**What you are asked to do:** Return the text of all the rows below unchanged and line for line, leaving out the picture lines.

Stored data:

※ ※ ※

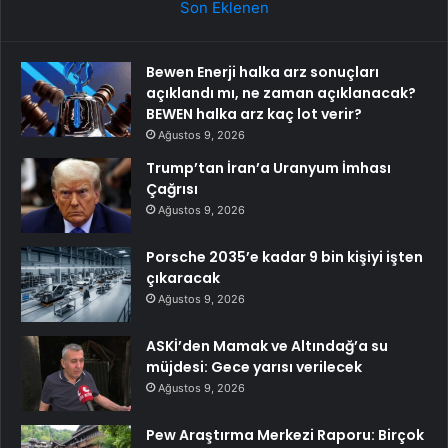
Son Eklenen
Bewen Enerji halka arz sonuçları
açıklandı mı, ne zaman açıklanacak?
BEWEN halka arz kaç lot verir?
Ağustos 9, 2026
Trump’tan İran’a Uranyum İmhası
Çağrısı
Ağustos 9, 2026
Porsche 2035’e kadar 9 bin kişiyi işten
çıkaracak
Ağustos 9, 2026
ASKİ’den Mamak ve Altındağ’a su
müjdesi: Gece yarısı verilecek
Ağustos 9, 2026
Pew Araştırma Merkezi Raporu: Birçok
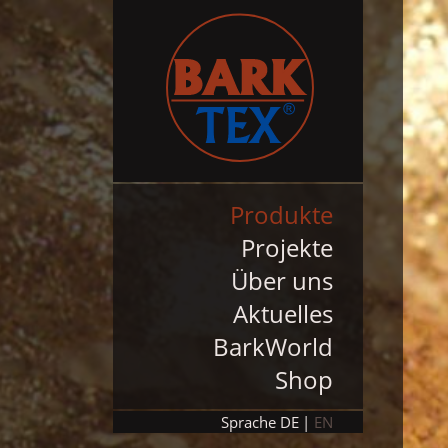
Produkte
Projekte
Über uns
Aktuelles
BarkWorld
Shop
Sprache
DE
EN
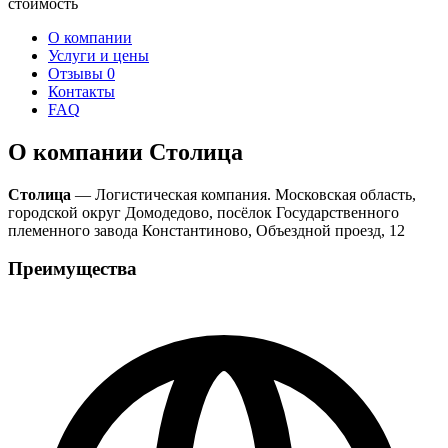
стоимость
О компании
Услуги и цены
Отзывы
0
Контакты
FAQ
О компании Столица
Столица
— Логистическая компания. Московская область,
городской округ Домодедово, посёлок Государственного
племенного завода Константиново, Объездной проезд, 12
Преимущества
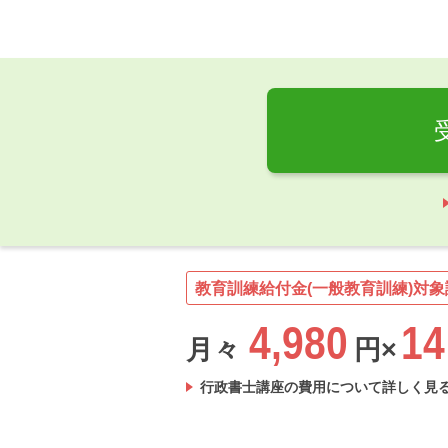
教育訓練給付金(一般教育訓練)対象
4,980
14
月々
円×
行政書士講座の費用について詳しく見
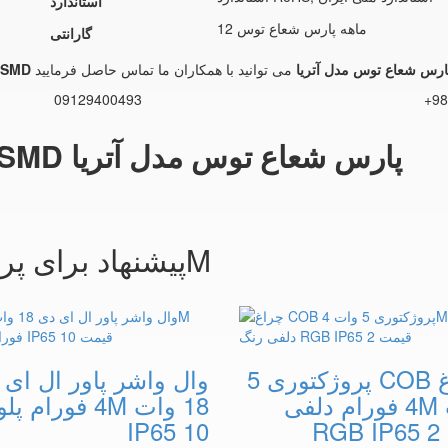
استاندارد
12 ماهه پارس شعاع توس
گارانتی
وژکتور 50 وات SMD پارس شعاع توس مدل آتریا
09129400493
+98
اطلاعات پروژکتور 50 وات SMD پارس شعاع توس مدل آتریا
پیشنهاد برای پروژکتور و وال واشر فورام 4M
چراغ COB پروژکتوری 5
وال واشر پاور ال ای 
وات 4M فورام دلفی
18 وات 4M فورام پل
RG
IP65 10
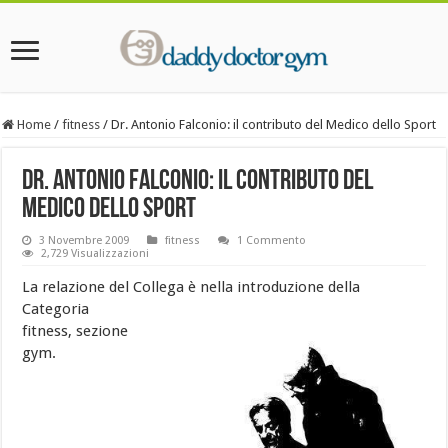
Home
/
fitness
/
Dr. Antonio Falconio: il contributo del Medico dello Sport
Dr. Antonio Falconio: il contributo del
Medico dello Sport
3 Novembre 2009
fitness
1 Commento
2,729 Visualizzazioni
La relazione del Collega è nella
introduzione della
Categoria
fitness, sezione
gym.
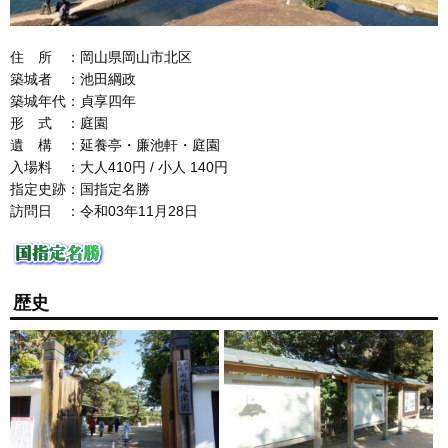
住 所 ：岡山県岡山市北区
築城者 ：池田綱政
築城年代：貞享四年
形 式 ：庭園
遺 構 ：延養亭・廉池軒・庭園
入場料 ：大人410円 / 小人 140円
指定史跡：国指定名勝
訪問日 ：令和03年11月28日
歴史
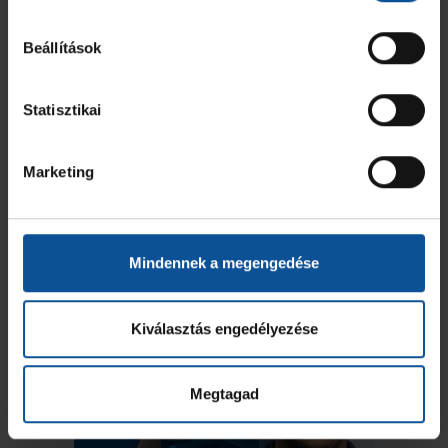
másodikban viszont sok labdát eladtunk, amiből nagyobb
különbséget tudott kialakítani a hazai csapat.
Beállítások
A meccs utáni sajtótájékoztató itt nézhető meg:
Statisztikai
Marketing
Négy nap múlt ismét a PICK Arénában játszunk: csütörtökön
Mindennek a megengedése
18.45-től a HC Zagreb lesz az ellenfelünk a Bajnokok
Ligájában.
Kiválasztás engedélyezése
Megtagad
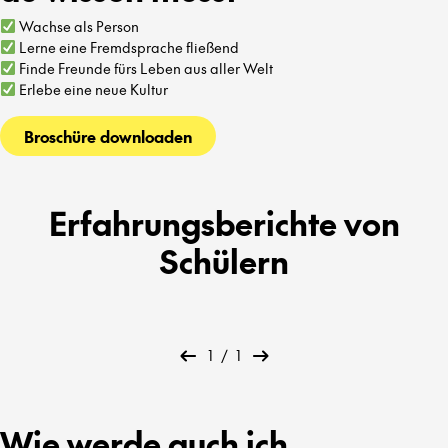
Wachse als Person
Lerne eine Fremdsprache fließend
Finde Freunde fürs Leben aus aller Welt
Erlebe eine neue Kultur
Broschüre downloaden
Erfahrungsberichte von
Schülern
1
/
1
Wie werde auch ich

※ ※ ※

**Result:**
Son Eklenen
Bewen Enerji halka arz sonuçları
açıklandı mı, ne zaman açıklanacak?
BEWEN halka arz kaç lot verir?
Ağustos 9, 2026
Trump’tan İran’a Uranyum İmhası
Çağrısı
Ağustos 9, 2026
Porsche 2035’e kadar 9 bin kişiyi işten
çıkaracak
Ağustos 9, 2026
ASKİ’den Mamak ve Altındağ’a su
müjdesi: Gece yarısı verilecek
Ağustos 9, 2026
Pew Araştırma Merkezi Raporu: Birçok
Produkte
Projekte
Über uns
Aktuelles
BarkWorld
Shop
Sprache
DE
EN
стоимость
О компании
Услуги и цены
Отзывы
0
Контакты
FAQ
О компании Столица
Столица
— Логистическая компания. Московская область,
городской округ Домодедово, посёлок Государственного
племенного завода Константиново, Объездной проезд, 12
Преимущества
教育訓練給付金(一般教育訓練)対象
4,980
14
月々
円×
行政書士講座の費用について詳しく見
استاندارد
12 ماهه پارس شعاع توس
گارانتی
وژکتور 50 وات SMD پارس شعاع توس مدل آتریا
09129400493
+98
اطلاعات پروژکتور 50 وات SMD پارس شعاع توس مدل آتریا
پیشنهاد برای پروژکتور و وال واشر فورام 4M
چراغ COB پروژکتوری 5
وال واشر پاور ال ای 
وات 4M فورام دلفی
18 وات 4M فورام پل
RG
IP65 10
Home
/
fitness
/
Dr. Antonio Falconio: il contributo del Medico dello Sport
Dr. Antonio Falconio: il contributo del
Medico dello Sport
3 Novembre 2009
fitness
1 Commento
2,729 Visualizzazioni
La relazione del Collega è nella
introduzione della
Categoria
fitness, sezione
gym.
住 所 ：岡山県岡山市北区
築城者 ：池田綱政
築城年代：貞享四年
形 式 ：庭園
遺 構 ：延養亭・廉池軒・庭園
入場料 ：大人410円 / 小人 140円
指定史跡：国指定名勝
訪問日 ：令和03年11月28日
歴史
másodikban viszont sok labdát eladtunk, amiből nagyobb
különbséget tudott kialakítani a hazai csapat.
Beállítások
A meccs utáni sajtótájékoztató itt nézhető meg:
Statisztikai
Marketing
Négy nap múlt ismét a PICK Arénában játszunk: csütörtökön
Mindennek a megengedése
18.45-től a HC Zagreb lesz az ellenfelünk a Bajnokok
Ligájában.
Kiválasztás engedélyezése
Megtagad
Wachse als Person
Lerne eine Fremdsprache fließend
Finde Freunde fürs Leben aus aller Welt
Erlebe eine neue Kultur
Broschüre downloaden
Erfahrungsberichte von
Schülern
1
/
1
Wie werde auch ich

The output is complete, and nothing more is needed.